With no phone to dial for help, she gave birth in the attic of a meth house.  "I cut the umbilical cord, I tied the umbilical cord on the baby.  Don't ask me how I remember or even knew how to do any of these stuff.  That's why I totally believe, wholeheartedly believe, that God was there with me...because that's the only way."

Taking hits and sips in between to help numb the pain.  "Next thing I know they're busting down the door and its my friend with the cops and the ambulance.  And I didn't remember everything until I got to the hospital."

Her first moments of life with her daughter are filled with memories of DCF at her bedside, telling her she's lost all her parental rights.  "They told me I had lost all three of my children, and the only way I can get them back is if I went into rehab."

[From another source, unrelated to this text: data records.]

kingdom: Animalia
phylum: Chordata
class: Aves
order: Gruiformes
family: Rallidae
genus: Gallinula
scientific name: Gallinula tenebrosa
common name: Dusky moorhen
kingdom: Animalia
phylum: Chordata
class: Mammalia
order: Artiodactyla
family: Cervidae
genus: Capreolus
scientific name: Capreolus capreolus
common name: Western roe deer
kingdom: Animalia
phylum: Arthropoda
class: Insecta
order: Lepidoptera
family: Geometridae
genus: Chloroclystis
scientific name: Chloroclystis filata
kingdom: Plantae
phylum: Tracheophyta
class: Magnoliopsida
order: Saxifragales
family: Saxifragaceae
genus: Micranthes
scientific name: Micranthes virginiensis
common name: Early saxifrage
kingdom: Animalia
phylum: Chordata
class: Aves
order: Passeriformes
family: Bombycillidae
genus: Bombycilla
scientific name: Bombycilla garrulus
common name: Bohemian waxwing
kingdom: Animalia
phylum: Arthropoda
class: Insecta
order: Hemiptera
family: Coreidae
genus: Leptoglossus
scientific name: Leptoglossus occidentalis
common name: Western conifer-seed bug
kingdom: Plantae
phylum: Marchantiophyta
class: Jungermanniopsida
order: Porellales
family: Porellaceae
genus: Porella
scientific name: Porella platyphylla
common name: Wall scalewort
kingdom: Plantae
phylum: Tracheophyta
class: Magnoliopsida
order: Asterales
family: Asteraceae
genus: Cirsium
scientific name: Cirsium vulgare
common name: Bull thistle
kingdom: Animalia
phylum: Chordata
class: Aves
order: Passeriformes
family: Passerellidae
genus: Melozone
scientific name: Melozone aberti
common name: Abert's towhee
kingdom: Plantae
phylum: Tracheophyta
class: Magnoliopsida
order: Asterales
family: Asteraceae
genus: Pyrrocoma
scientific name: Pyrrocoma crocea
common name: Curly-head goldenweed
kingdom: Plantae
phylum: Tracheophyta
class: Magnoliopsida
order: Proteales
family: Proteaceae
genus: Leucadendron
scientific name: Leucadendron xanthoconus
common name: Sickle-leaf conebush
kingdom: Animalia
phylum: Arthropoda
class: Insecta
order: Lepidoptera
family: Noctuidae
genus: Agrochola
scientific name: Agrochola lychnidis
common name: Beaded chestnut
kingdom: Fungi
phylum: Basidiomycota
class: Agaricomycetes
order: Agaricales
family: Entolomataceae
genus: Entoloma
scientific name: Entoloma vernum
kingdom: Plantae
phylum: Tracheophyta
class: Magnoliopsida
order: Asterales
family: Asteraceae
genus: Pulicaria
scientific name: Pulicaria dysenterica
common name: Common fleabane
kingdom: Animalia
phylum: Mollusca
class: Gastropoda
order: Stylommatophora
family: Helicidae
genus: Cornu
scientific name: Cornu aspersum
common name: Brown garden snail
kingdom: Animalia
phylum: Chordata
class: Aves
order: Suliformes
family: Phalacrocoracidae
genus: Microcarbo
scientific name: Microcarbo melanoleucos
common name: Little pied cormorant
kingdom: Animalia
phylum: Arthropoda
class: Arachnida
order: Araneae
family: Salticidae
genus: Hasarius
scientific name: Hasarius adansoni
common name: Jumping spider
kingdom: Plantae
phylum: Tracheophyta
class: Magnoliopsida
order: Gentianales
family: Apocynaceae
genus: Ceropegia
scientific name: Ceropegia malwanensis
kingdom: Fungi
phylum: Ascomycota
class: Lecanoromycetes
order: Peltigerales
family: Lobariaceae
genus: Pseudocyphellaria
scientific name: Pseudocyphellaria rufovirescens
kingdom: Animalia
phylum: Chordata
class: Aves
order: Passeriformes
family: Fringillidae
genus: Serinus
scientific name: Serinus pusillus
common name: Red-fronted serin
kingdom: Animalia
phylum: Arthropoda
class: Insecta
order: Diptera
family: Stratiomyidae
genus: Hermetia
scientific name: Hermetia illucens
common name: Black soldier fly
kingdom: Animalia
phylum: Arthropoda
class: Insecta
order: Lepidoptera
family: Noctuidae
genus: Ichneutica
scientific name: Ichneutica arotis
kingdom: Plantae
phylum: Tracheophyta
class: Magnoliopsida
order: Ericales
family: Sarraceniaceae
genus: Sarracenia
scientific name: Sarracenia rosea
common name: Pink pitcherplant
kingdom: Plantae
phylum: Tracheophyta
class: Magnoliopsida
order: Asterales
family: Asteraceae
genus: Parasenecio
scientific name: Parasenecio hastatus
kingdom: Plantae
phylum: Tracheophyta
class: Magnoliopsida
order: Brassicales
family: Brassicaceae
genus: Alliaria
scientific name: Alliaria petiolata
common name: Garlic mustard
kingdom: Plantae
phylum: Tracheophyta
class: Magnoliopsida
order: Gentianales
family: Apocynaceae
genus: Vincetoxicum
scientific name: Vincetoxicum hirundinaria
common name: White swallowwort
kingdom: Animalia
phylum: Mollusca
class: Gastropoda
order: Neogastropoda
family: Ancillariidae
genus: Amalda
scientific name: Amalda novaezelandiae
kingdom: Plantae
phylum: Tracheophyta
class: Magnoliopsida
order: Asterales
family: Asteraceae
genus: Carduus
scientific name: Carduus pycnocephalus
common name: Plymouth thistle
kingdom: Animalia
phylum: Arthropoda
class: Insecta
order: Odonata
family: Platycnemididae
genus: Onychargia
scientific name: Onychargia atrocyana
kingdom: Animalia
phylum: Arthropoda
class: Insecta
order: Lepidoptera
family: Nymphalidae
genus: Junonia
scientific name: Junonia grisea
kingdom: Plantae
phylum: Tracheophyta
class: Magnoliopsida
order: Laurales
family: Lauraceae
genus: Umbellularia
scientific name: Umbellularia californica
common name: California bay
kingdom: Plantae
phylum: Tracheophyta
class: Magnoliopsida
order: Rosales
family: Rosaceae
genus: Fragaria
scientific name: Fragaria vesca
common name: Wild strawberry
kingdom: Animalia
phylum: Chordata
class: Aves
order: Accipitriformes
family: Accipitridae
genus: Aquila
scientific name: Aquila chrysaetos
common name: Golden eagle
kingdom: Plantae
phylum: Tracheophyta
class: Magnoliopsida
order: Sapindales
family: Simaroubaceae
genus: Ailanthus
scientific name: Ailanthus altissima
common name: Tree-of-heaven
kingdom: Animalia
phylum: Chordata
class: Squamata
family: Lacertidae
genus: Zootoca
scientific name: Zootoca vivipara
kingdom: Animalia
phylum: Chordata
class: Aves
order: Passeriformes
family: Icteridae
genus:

"What we've seen in Lee County is a steady growth in instances of babies admitted for drug withdrawal."  Dr. William Liu with Lee Memorial Hospital says the problem has exploded since 2005.  "From 2005 to probably 2010 we've seen about a 700, 800 percent increase in our admission rate for Neonatal abstinence syndrome."

This syndrome, known as NAS for short, since then has gone up about 50 percent in Lee County.  Just in the last year more than a 120 babies were born hooked and helpless.

"The problem seems to be reemerging even at a more significant level."

"Those moments of holding her in my arms and seeing everything she went through...I'll never forget it, I'll never forget it.  She'll never remember, but I always will," says Janette.

Janette has been clean since 1999 and her daughter is okay.